Q&A with Ghost’s Tobias Forge before the El Paso show | Way of life
Swedish heavy rock star Ghost arrives in El Paso, co-headlining alongside Volbeat at 7 p.m. Monday, February 28 at the Don Haskins Center with special guests Twin Temple.
El Paso Inc. caught up with the band’s frontman, Tobias Forge, who onstage leads the band of nameless ghouls as the evil Papa Emeritus IV. He opened up about Ghost’s upcoming fifth album, “Impera,” his love for “divorce rock” and whether he’ll ever work with Taylor Swift’s producer.
Q: Tell us about your love for Blue Öyster Cult.
I think the BÖC thing was a bit overdone because people early in our career were skeptical. They thought we were copying everything from them because we were doing some kind of 70s rock with tight vocals on it.
It’s by no means a disagreement with BÖC, I’m a fan, but they never really meant as much as people think. I really like 70s divorce rock – big grown man rock as opposed to punk rock. … In general, bands like Boston, Foreigner or Genesis are probably higher on that kind of AOR list for me.

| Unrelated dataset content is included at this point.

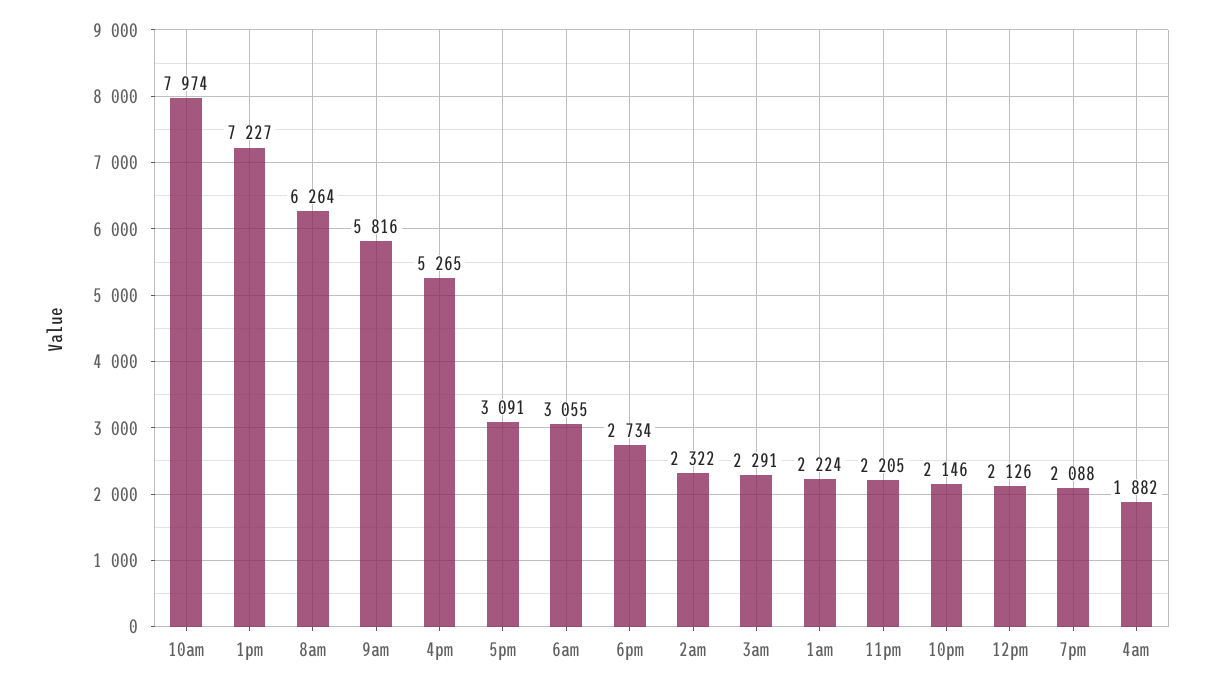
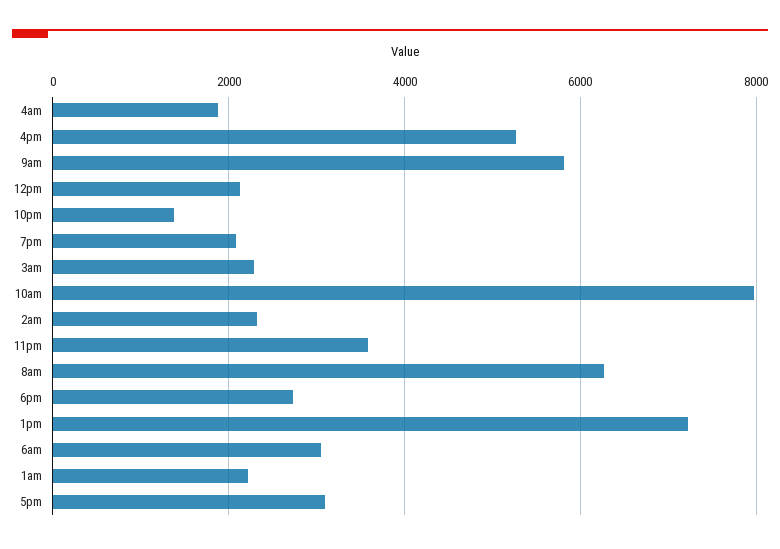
11pm: 2205 -> 3600
10pm: 2146 -> 1400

Q: Did you call it “divorce rock”?
Yeah! Because they were always talking about divorce. They were always talking about love. If you listen to Boston, Journey, Kansas, Toto, it’s always grown men getting divorced. … It’s always ‘Oh Diane! We spent a few years together…’ you know?
That’s why I call it adult rock. It’s a good hi-fi system, well produced, with very good vocals. I love that stuff, and Ghost has always been inspired by that, combined with younger extreme rock, punk and metal that has a bit more of a teenage bite to it.
Q: Many metal bands are afraid of getting too catchy, but bands like Ghost and Volbeat often have catchy teeth. Does any of it come from Sweden, where a lot of pop music producers/writers come from?
I am very radio. I had popular youth culture from day one. There were no borders. I was exposed to a lot of music.
My mom was born in the 1940s, so she had all the 60s stuff: Beatles, Stones, Pink Floyd, Janis Joplin, Jimi Hendrix, Bob Dylan, Neil Young. My brother was a big music lover. I got hard rock and punk rock from him. He was also very fond of pop music.
All of that combined is definitely why Ghost is what it is. It’s a combination of top 40 rock music from the 80s – and it can range from Nik Kershaw to Survivor. “Total Eclipse of the Heart”, “Shadow in the Moonlight”, “Owner of a Lonely Heart”.
Q: It’s funny that you mention “Total Eclipse of the Heart” because Bonnie Tyler covered a Blue Öyster Cult song on “Going Through the Motions”.
I think what’s really polluted the (metal) genre over the last 40 years is that a lot of bands have always played rock to sound like a specific band. In the 70s every band wanted to sound like Led Zeppelin, Deep Purple or Black Sabbath, depending on your level of stoner I guess.
Or, if you like makeup, you wanted to look like Kiss or The Sweet. In the 80s, you had your Judas Priest fans, your Maiden fans, your Venom fans, and your Kreator fans.
If you go down to the demo level of bands that never really made it, they sound like a clone of those bands. And if you look at a group photo, they’re all wearing that group’s shirts.
I’ve always wanted – even in my old death metal bands – to combine influences. Everything I listened to was there, like melodies. They were hidden, but I could still point to something like, a transition that was taken from Blondie or whatever…
Ghost is a bit more androgynous, and that can be a bit of a red flag for some people.
Q: Have you ever wanted to work with Max Martin, the producer of Taylor Swift, Katy Perry, P!nk, The Weeknd and Coldplay?
That would be great! We’re kind of in each other’s orbits. Klas Ahlund (producer), with whom I made two records, is very good friends with him. …
One thing that’s important to know about songwriters and co-writers is that the ones I work with are the ones I have a relationship with and have worked with before. We work together because we have something…
I tried to write with others, but it doesn’t work, because if you don’t have a spark, then it doesn’t work.
Q: Each Ghost record had a different producer until now. What prompted you to return to Klas?
The thing is, you have to keep moving so you don’t get stuck in a friendly, comfortable mode. “Meliora”, the record I made with Klas, was really good, but the recording and the production itself left a few things for improvement. …
When it came time to record “Impera,” the writing and demo had been done in 2020. But in early 2021, the American producer who was supposed to make the record couldn’t come because of travel restrictions, and I couldn’t go to America.
And because Klas is also a very programmed person, he had a failed project. All of a sudden, he had a few months off, and I was like, “That’s good, because I don’t have a producer, would you like to produce the record?”